Accepted to the IEEE Haptics Symposium and honored with the Distinguished Technical Long Paper Award.

Abstract

Authoring realistic haptic textures often requires low-level parameter tuning and repeated trial-and-error, which slows iteration and limits creative exploration. This work introduces a language-driven authoring system that turns natural-language prompts into multimodal textures: coordinated haptic signals (sliding vibrations generated by force/speed-conditioned autoregressive models and tapping transients) and a text-prompted visual preview from a diffusion model. A shared, language-aligned latent space links modalities so a single prompt yields semantically consistent haptic and visual output; designers can specify goals like “gritty but cushioned” or “smooth hard metal” and immediately see and feel the result through a 3D haptic device. An anchor-referenced, attribute-wise evaluation for roughness, slipperiness, and hardness shows perceptually meaningful structure in the latent, with trends reflecting asperity, compliance, and surface-film effects. A human-subject study further indicates coherent cross-modal experience and low effort for prompt-based iteration.

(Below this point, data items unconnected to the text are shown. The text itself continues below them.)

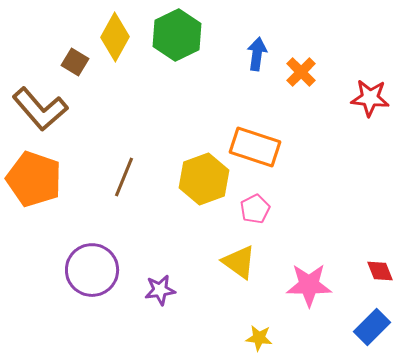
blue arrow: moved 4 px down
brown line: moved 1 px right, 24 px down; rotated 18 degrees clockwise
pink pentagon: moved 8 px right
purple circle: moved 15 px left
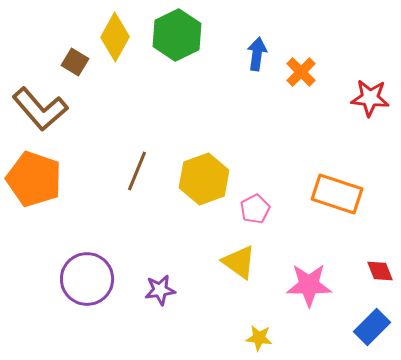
orange rectangle: moved 82 px right, 47 px down
brown line: moved 13 px right, 6 px up
purple circle: moved 5 px left, 9 px down
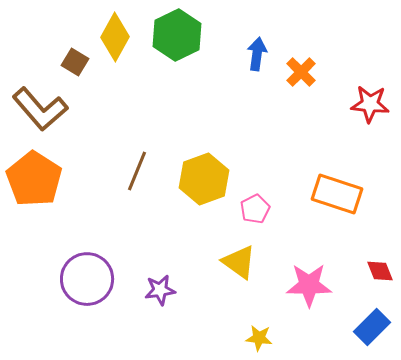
red star: moved 6 px down
orange pentagon: rotated 14 degrees clockwise
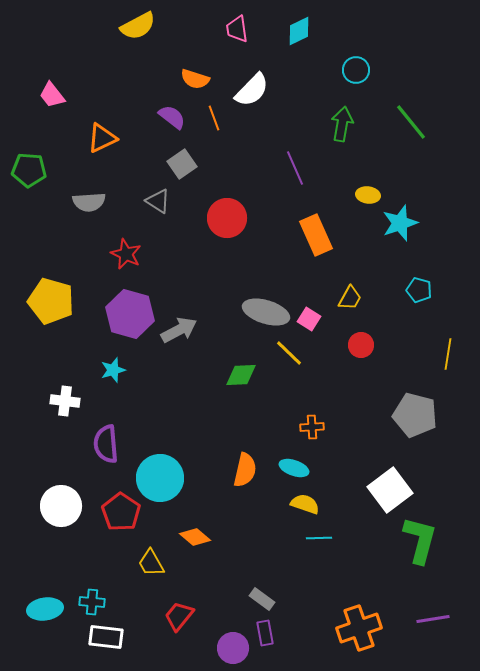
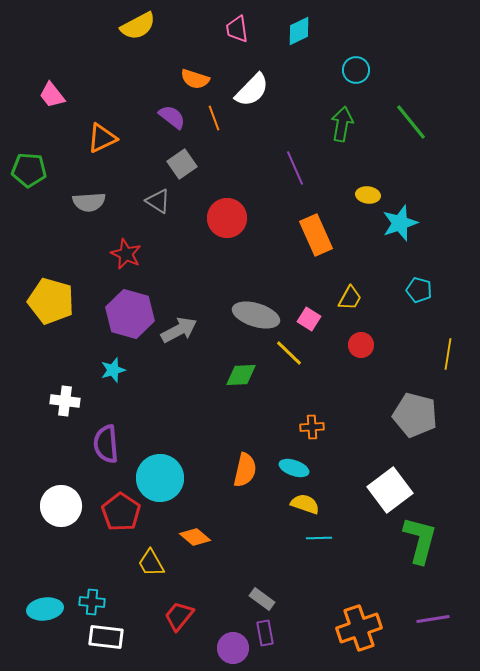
gray ellipse at (266, 312): moved 10 px left, 3 px down
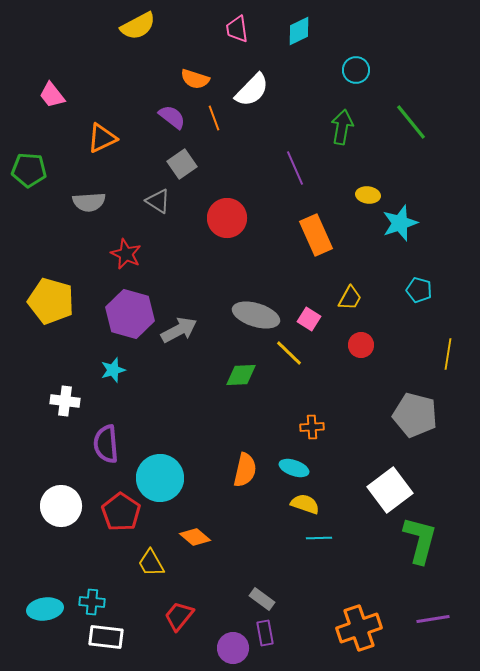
green arrow at (342, 124): moved 3 px down
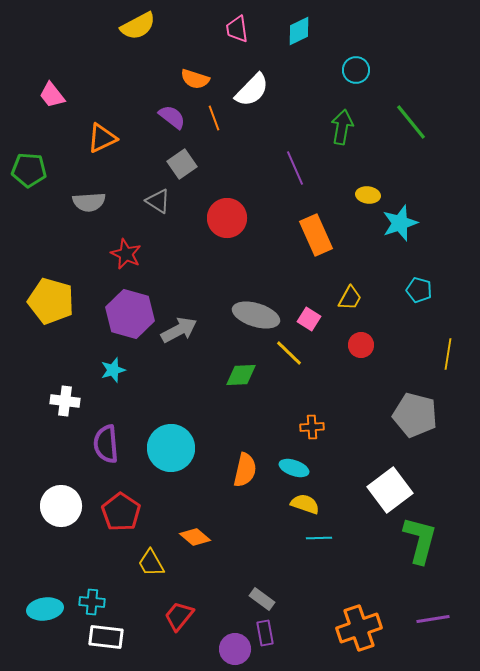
cyan circle at (160, 478): moved 11 px right, 30 px up
purple circle at (233, 648): moved 2 px right, 1 px down
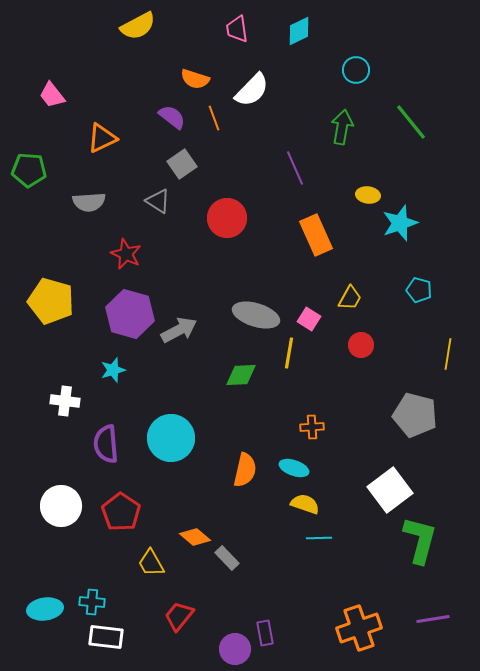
yellow line at (289, 353): rotated 56 degrees clockwise
cyan circle at (171, 448): moved 10 px up
gray rectangle at (262, 599): moved 35 px left, 41 px up; rotated 10 degrees clockwise
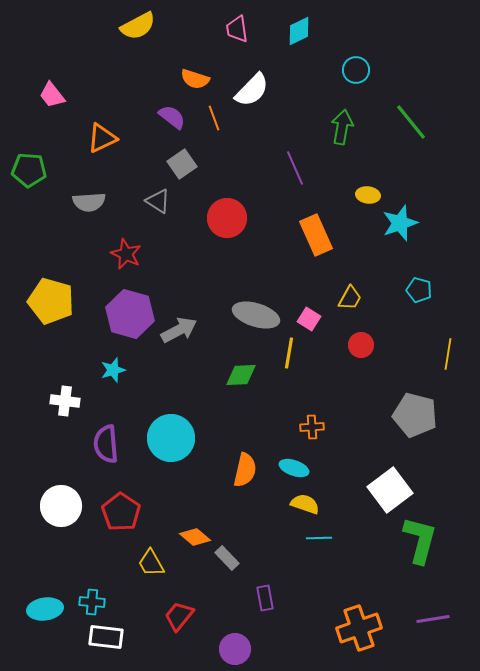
purple rectangle at (265, 633): moved 35 px up
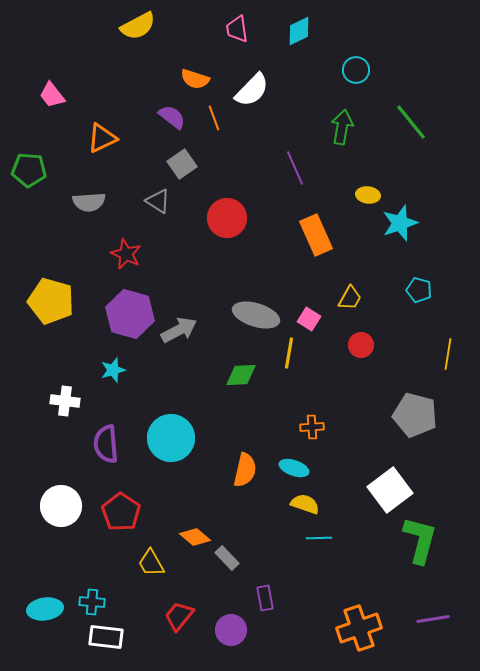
purple circle at (235, 649): moved 4 px left, 19 px up
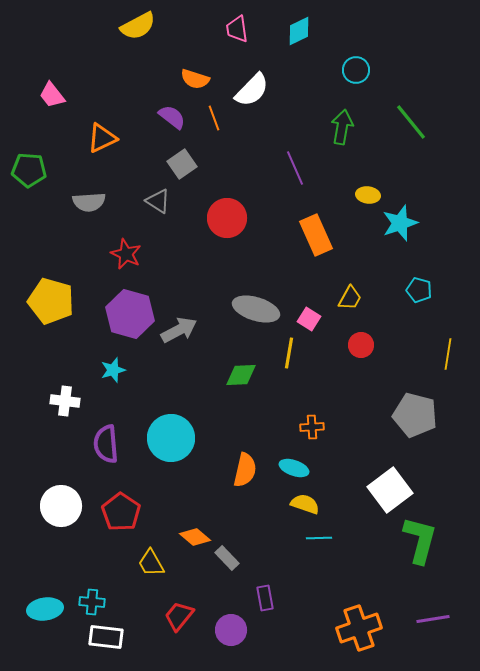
gray ellipse at (256, 315): moved 6 px up
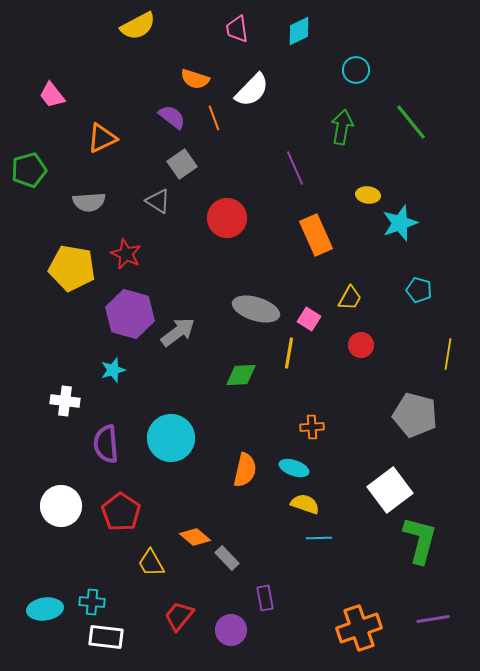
green pentagon at (29, 170): rotated 20 degrees counterclockwise
yellow pentagon at (51, 301): moved 21 px right, 33 px up; rotated 6 degrees counterclockwise
gray arrow at (179, 330): moved 1 px left, 2 px down; rotated 9 degrees counterclockwise
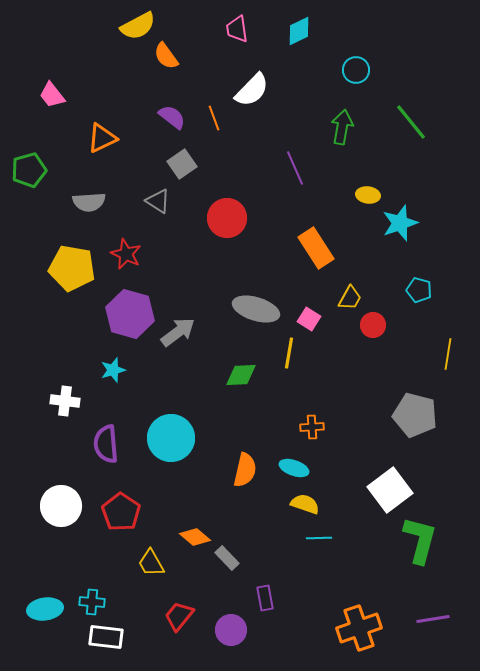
orange semicircle at (195, 79): moved 29 px left, 23 px up; rotated 36 degrees clockwise
orange rectangle at (316, 235): moved 13 px down; rotated 9 degrees counterclockwise
red circle at (361, 345): moved 12 px right, 20 px up
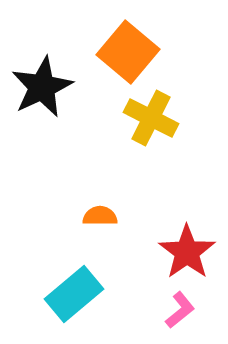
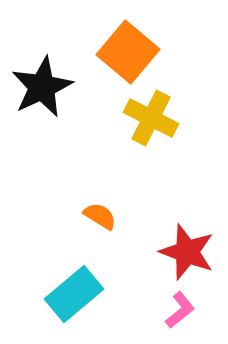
orange semicircle: rotated 32 degrees clockwise
red star: rotated 16 degrees counterclockwise
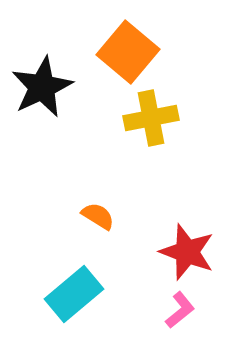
yellow cross: rotated 38 degrees counterclockwise
orange semicircle: moved 2 px left
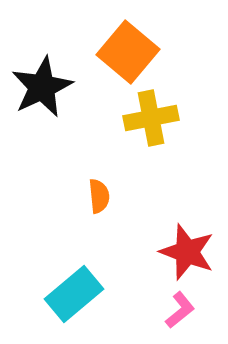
orange semicircle: moved 1 px right, 20 px up; rotated 52 degrees clockwise
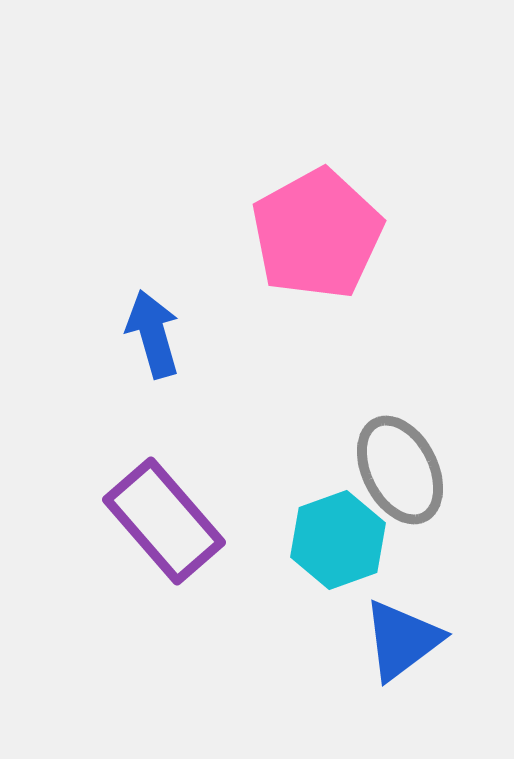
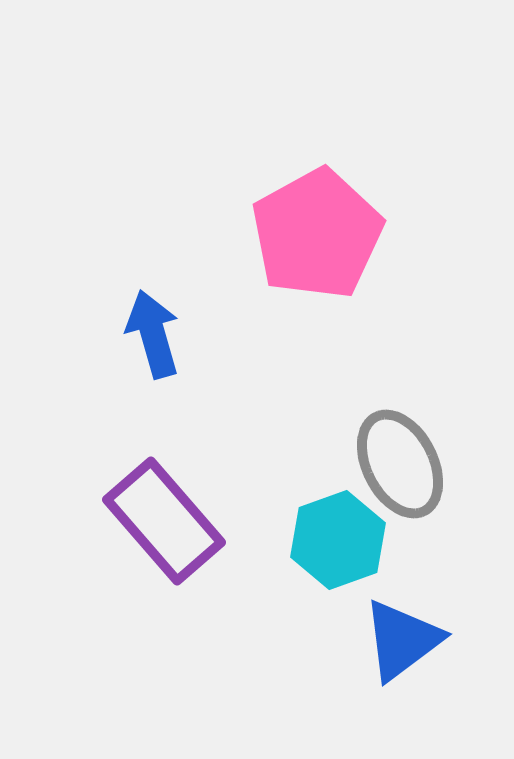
gray ellipse: moved 6 px up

Overall, the results show language as a practical control modality for texture authoring, enabling prompt-first, designer-oriented workflows that replace manual parameter tuning with interpretable, text-guided refinement.

Contributions

Language-driven multimodal texture authoring that unifies haptic signals and visual previews from a single prompt.
A shared, language-aligned latent space that preserves semantic consistency across haptic and visual channels.
User studies and attribute-wise evaluations demonstrating perceptually meaningful control over roughness, hardness, and slipperiness.